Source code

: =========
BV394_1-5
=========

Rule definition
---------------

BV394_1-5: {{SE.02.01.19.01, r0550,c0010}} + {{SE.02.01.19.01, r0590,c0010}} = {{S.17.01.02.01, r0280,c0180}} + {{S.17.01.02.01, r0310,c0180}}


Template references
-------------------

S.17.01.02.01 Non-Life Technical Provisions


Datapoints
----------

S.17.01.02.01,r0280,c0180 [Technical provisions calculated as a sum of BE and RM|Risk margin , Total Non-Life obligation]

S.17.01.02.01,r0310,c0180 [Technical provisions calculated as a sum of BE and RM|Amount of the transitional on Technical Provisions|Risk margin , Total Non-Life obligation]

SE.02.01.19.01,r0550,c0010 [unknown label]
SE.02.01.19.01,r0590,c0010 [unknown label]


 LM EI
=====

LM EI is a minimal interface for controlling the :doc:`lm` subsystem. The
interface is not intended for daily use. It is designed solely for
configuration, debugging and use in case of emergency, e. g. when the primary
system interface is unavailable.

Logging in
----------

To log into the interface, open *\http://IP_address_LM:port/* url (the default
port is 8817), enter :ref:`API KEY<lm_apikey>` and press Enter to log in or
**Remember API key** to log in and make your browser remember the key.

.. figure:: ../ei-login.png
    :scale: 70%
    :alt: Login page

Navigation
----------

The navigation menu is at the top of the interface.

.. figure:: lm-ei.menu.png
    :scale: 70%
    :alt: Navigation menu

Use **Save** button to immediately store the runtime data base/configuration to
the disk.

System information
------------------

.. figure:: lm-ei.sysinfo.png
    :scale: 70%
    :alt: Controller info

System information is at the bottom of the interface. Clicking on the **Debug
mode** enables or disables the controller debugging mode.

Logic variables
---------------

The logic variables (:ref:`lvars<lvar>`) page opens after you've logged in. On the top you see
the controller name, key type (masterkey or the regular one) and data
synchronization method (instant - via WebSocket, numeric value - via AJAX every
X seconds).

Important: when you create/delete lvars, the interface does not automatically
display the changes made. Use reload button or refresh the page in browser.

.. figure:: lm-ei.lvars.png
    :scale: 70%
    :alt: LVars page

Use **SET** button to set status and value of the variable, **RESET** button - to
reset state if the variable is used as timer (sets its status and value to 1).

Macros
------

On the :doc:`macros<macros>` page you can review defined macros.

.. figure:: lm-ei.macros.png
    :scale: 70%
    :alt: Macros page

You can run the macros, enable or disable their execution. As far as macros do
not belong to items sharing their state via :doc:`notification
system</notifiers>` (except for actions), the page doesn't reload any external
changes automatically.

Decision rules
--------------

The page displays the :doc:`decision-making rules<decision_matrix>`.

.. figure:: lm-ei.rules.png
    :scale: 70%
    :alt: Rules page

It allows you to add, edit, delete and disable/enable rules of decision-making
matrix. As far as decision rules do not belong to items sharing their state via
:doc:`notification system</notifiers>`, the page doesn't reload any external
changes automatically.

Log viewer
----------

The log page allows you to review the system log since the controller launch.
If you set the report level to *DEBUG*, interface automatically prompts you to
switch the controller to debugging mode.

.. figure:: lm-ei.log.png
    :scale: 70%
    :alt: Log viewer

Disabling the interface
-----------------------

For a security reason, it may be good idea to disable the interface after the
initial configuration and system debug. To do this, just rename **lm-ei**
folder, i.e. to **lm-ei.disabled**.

# # # #

| What you are asked to do |
Repeat every record exactly as written, please.

| Response to the exercise |
Source code

: =========
BV394_1-5
=========

Rule definition
---------------

BV394_1-5: {{SE.02.01.19.01, r0550,c0010}} + {{SE.02.01.19.01, r0590,c0010}} = {{S.17.01.02.01, r0280,c0180}} + {{S.17.01.02.01, r0310,c0180}}


Template references
-------------------

S.17.01.02.01 Non-Life Technical Provisions


Datapoints
----------

S.17.01.02.01,r0280,c0180 [Technical provisions calculated as a sum of BE and RM|Risk margin , Total Non-Life obligation]

S.17.01.02.01,r0310,c0180 [Technical provisions calculated as a sum of BE and RM|Amount of the transitional on Technical Provisions|Risk margin , Total Non-Life obligation]

SE.02.01.19.01,r0550,c0010 [unknown label]
SE.02.01.19.01,r0590,c0010 [unknown label]


 LM EI
=====

LM EI is a minimal interface for controlling the :doc:`lm` subsystem. The
interface is not intended for daily use. It is designed solely for
configuration, debugging and use in case of emergency, e. g. when the primary
system interface is unavailable.

Logging in
----------

To log into the interface, open *\http://IP_address_LM:port/* url (the default
port is 8817), enter :ref:`API KEY<lm_apikey>` and press Enter to log in or
**Remember API key** to log in and make your browser remember the key.

.. figure:: ../ei-login.png
    :scale: 70%
    :alt: Login page

Navigation
----------

The navigation menu is at the top of the interface.

.. figure:: lm-ei.menu.png
    :scale: 70%
    :alt: Navigation menu

Use **Save** button to immediately store the runtime data base/configuration to
the disk.

System information
------------------

.. figure:: lm-ei.sysinfo.png
    :scale: 70%
    :alt: Controller info

System information is at the bottom of the interface. Clicking on the **Debug
mode** enables or disables the controller debugging mode.

Logic variables
---------------

The logic variables (:ref:`lvars<lvar>`) page opens after you've logged in. On the top you see
the controller name, key type (masterkey or the regular one) and data
synchronization method (instant - via WebSocket, numeric value - via AJAX every
X seconds).

Important: when you create/delete lvars, the interface does not automatically
display the changes made. Use reload button or refresh the page in browser.

.. figure:: lm-ei.lvars.png
    :scale: 70%
    :alt: LVars page

Use **SET** button to set status and value of the variable, **RESET** button - to
reset state if the variable is used as timer (sets its status and value to 1).

Macros
------

On the :doc:`macros<macros>` page you can review defined macros.

.. figure:: lm-ei.macros.png
    :scale: 70%
    :alt: Macros page

You can run the macros, enable or disable their execution. As far as macros do
not belong to items sharing their state via :doc:`notification
system</notifiers>` (except for actions), the page doesn't reload any external
changes automatically.

Decision rules
--------------

The page displays the :doc:`decision-making rules<decision_matrix>`.

.. figure:: lm-ei.rules.png
    :scale: 70%
    :alt: Rules page

It allows you to add, edit, delete and disable/enable rules of decision-making
matrix. As far as decision rules do not belong to items sharing their state via
:doc:`notification system</notifiers>`, the page doesn't reload any external
changes automatically.

Log viewer
----------

The log page allows you to review the system log since the controller launch.
If you set the report level to *DEBUG*, interface automatically prompts you to
switch the controller to debugging mode.

.. figure:: lm-ei.log.png
    :scale: 70%
    :alt: Log viewer

Disabling the interface
-----------------------

For a security reason, it may be good idea to disable the interface after the
initial configuration and system debug. To do this, just rename **lm-ei**
folder, i.e. to **lm-ei.disabled**.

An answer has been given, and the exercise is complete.